Cover is a number representing coverage of the program being fuzzed. When I ran
this earlier, `go-fuzz` found two bugs ([#310](https://github.com/lightningnetwork/lnd/pull/310) and [#312](https://github.com/lightningnetwork/lnd/pull/312)) within minutes!
### Corpus Notes ###
You may wonder how I made the corpus that you unzipped in the previous step.
It's quite simple really. For every message type that `lnwire_test.go`
processed in `TestLightningWireProtocol`, I logged it (in `[]byte` format) to
a .txt file. Within minutes, I had a corpus of valid `lnwire` messages that
I could use with `go-fuzz`! `go-fuzz` will alter these valid messages to create
the sneakily crafted message that I described in the introduction that manages
to bypass validation checks and crash the program. I ran `go-fuzz` for several
hours on the corpus I generated and found two bugs. I believe I have exhausted
the current corpus, but there are still perhaps possible malicious inputs that
`go-fuzz` has not yet reached and could reach with a slightly different generated
corpus.
### Test Harness ###
If you take a look at the test harness that I used, `wirefuzz.go`, you will see
that it consists of one function: `func Fuzz(data []byte) int`. `go-fuzz` requires
that each input in the corpus is in `[]byte` format. The test harness is also
quite simple. It reads in `[]byte` messages into `lnwire.Message` objects,
serializes them into a buffer, deserializes them back into `lnwire.Message` objects
and asserts their equality. If the pre-serialization and post-deserialization
`lnwire.Message` objects are not equal, the wire protocol has encountered a bug.

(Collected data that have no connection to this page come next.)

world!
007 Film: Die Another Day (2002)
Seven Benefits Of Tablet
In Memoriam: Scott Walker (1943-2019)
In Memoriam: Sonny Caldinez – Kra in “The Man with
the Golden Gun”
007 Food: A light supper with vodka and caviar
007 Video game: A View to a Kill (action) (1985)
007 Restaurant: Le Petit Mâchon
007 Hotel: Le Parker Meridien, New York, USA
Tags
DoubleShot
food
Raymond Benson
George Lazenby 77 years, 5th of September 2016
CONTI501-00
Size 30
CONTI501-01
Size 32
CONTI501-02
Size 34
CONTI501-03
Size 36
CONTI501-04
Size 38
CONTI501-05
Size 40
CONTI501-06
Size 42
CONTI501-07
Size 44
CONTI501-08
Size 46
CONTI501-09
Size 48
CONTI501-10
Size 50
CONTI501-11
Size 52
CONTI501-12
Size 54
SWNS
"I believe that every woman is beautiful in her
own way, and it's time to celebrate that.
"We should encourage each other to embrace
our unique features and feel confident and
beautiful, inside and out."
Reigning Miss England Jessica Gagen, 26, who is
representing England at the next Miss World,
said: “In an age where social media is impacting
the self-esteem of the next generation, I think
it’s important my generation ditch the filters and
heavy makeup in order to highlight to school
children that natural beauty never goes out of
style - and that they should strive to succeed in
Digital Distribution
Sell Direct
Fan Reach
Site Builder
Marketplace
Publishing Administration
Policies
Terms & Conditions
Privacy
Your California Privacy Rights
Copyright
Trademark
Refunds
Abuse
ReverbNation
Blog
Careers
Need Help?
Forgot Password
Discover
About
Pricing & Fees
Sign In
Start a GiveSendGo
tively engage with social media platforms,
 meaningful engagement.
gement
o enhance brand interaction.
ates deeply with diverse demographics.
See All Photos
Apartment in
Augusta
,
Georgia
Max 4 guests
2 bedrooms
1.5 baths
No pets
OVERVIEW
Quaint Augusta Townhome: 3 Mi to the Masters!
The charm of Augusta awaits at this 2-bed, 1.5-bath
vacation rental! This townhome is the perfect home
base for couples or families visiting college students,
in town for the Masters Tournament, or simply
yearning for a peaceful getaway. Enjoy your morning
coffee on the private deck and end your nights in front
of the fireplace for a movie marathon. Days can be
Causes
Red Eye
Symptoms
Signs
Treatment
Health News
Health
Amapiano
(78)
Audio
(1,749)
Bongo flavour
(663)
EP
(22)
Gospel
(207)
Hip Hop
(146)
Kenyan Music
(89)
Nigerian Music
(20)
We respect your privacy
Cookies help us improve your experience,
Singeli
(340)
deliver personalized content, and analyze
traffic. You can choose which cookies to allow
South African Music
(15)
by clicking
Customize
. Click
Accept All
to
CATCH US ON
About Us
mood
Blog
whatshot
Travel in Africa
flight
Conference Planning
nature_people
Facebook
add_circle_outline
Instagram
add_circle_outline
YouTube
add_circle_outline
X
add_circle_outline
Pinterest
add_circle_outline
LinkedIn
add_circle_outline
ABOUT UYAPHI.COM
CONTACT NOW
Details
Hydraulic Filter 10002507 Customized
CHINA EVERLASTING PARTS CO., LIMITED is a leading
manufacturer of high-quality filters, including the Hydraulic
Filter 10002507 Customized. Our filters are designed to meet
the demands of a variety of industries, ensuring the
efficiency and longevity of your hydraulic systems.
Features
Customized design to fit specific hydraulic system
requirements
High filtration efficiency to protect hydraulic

Wherever a `0` is returned, `go-fuzz` will ignore that input as it has reached
an unimportant code path caused by the parser catching the error. If a `1` is
returned, the `[]byte` input was parsed successfully and the two `lnwire.Message`
objects were indeed equal. This `[]byte` input is then added to the corpus as
a valid message. If a `panic` is reached, serialiation or deserialization failed
and `go-fuzz` may have found a bug.
### Conclusion ###
Fuzzing is a powerful and quick way to find bugs in programs that works especially
well with protocols where there is a strict format with validation rules. Fuzzing
is important as an automated security tool and can find real bugs in real-world
software. The fuzzing of `lnd` is by no means complete and there exist probably
many more bugs in the software that may `go` undetected if left unfuzzed. Citizens,
do your part and `go-fuzz` `lnd` today!